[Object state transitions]
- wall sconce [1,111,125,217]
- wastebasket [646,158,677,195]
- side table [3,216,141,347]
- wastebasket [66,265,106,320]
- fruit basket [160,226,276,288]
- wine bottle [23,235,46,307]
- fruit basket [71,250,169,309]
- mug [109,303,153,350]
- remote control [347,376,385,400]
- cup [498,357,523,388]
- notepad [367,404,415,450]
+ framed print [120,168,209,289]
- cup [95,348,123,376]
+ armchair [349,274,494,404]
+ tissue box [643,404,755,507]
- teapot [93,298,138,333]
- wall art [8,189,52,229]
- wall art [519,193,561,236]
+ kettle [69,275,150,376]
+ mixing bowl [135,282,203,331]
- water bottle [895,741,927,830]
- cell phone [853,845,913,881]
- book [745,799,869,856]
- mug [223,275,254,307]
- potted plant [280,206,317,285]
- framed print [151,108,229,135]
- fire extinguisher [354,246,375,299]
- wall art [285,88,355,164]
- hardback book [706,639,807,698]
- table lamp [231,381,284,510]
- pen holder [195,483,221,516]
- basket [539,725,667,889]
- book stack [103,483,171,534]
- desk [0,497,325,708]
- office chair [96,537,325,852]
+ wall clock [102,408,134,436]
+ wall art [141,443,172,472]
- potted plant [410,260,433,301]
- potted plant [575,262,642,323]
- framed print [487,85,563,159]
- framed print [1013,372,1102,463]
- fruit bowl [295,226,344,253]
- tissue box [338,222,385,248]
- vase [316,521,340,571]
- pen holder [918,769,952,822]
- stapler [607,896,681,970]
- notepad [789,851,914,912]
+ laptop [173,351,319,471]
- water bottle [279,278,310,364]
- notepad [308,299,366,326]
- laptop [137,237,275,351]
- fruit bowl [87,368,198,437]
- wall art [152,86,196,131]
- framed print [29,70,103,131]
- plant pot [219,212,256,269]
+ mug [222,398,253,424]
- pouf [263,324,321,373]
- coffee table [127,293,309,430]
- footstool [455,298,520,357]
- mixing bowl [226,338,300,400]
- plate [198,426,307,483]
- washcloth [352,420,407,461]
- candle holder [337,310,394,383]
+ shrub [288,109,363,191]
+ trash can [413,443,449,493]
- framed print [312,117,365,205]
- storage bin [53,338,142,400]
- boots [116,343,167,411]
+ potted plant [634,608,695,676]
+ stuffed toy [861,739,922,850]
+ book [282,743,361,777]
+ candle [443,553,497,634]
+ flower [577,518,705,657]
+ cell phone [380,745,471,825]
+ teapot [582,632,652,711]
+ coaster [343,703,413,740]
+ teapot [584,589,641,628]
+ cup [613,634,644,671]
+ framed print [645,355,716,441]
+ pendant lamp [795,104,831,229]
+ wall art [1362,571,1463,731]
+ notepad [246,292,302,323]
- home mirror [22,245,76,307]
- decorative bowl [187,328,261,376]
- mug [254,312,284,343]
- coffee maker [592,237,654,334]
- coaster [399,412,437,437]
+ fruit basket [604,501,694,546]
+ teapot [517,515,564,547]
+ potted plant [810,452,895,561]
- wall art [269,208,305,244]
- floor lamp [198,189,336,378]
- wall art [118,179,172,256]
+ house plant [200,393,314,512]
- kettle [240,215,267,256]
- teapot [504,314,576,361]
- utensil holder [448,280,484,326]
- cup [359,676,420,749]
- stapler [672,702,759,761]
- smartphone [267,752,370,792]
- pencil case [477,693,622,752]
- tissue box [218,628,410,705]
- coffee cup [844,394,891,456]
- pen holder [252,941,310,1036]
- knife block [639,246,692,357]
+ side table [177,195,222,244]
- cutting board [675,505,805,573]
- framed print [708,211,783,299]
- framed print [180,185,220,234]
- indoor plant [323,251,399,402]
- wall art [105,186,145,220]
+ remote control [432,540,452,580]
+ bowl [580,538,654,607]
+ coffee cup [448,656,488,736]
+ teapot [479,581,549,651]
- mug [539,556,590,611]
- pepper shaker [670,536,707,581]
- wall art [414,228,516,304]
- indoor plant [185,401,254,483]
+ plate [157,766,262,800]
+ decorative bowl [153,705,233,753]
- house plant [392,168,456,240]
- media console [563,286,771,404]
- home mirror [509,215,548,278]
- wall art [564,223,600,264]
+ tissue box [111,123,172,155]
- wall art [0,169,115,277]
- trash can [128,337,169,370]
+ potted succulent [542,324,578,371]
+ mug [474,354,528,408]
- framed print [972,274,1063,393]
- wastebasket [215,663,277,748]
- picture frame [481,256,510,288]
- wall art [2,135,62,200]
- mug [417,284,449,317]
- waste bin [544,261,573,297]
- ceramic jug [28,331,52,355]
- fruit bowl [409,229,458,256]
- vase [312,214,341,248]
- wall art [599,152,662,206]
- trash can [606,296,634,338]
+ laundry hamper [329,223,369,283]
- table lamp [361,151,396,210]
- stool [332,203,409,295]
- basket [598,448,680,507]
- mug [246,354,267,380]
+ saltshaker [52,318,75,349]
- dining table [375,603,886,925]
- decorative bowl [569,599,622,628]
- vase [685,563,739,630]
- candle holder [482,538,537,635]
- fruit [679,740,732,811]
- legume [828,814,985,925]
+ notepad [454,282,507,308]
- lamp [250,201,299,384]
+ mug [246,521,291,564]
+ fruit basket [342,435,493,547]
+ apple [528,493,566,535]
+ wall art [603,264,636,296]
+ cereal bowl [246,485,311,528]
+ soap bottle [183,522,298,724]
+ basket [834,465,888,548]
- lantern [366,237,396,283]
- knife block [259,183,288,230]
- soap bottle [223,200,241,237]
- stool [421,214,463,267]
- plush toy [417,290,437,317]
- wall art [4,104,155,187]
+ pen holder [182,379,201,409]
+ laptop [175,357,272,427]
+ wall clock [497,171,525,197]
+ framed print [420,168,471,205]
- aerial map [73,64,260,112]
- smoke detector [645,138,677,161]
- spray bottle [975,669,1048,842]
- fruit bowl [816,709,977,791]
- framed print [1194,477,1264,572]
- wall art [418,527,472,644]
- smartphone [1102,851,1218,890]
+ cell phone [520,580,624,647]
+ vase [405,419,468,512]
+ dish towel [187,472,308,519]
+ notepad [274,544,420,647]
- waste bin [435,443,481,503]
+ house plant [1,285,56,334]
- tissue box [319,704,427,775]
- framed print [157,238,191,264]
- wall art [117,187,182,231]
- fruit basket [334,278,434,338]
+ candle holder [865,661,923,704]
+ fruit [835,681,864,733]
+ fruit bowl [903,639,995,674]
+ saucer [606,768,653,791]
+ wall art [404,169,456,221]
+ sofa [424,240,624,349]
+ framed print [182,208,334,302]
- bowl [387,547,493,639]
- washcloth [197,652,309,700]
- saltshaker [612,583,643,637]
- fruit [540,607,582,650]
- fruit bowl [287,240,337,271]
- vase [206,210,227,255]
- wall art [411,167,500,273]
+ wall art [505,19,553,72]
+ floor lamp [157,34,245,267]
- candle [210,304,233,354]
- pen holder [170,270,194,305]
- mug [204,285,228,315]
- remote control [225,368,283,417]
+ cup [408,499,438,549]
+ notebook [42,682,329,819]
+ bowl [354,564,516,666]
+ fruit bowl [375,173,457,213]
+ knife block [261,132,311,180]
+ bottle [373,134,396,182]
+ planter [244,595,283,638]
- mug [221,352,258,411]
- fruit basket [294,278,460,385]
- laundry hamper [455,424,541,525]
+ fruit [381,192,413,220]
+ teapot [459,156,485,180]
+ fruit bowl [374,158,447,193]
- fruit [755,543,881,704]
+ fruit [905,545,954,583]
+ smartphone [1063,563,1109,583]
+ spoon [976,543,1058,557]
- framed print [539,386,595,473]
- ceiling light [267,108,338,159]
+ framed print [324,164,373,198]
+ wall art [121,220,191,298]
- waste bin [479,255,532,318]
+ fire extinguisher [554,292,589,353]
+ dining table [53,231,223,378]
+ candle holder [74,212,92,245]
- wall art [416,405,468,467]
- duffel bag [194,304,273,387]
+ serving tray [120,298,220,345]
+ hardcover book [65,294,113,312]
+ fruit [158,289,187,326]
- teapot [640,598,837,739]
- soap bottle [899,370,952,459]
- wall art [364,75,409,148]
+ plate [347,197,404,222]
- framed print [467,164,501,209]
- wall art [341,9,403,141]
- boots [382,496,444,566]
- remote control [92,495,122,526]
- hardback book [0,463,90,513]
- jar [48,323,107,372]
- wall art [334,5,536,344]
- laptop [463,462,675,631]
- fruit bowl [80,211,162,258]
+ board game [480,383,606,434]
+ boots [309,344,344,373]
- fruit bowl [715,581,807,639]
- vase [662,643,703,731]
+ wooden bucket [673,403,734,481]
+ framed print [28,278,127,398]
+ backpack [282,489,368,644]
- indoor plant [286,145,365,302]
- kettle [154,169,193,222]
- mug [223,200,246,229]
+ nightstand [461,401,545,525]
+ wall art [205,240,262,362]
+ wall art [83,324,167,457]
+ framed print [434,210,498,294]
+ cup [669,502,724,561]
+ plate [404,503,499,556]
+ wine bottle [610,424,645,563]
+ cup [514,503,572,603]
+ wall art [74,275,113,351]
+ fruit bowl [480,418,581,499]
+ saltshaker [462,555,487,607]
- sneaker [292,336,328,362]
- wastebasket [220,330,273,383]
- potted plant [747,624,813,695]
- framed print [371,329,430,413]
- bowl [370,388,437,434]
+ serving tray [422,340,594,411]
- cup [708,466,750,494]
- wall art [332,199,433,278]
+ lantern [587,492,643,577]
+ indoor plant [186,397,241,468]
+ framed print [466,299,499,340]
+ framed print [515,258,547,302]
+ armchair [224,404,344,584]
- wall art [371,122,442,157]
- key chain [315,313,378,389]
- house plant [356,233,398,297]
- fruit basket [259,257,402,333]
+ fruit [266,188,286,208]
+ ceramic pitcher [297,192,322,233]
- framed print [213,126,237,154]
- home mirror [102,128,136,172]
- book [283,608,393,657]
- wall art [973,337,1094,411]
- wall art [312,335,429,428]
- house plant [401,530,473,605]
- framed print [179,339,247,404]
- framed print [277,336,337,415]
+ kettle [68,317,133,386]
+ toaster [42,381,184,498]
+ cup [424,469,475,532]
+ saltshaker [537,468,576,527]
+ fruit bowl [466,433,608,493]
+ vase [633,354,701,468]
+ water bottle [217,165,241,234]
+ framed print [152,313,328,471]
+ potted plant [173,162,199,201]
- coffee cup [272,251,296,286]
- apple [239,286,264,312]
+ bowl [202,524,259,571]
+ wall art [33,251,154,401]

◆ Assignment:
Quote, with nothing altered, all lines from the start of the entries to the line that carries "- water bottle [895,741,927,830]", inclusive.

◆ Problem solution:
- wall sconce [1,111,125,217]
- wastebasket [646,158,677,195]
- side table [3,216,141,347]
- wastebasket [66,265,106,320]
- fruit basket [160,226,276,288]
- wine bottle [23,235,46,307]
- fruit basket [71,250,169,309]
- mug [109,303,153,350]
- remote control [347,376,385,400]
- cup [498,357,523,388]
- notepad [367,404,415,450]
+ framed print [120,168,209,289]
- cup [95,348,123,376]
+ armchair [349,274,494,404]
+ tissue box [643,404,755,507]
- teapot [93,298,138,333]
- wall art [8,189,52,229]
- wall art [519,193,561,236]
+ kettle [69,275,150,376]
+ mixing bowl [135,282,203,331]
- water bottle [895,741,927,830]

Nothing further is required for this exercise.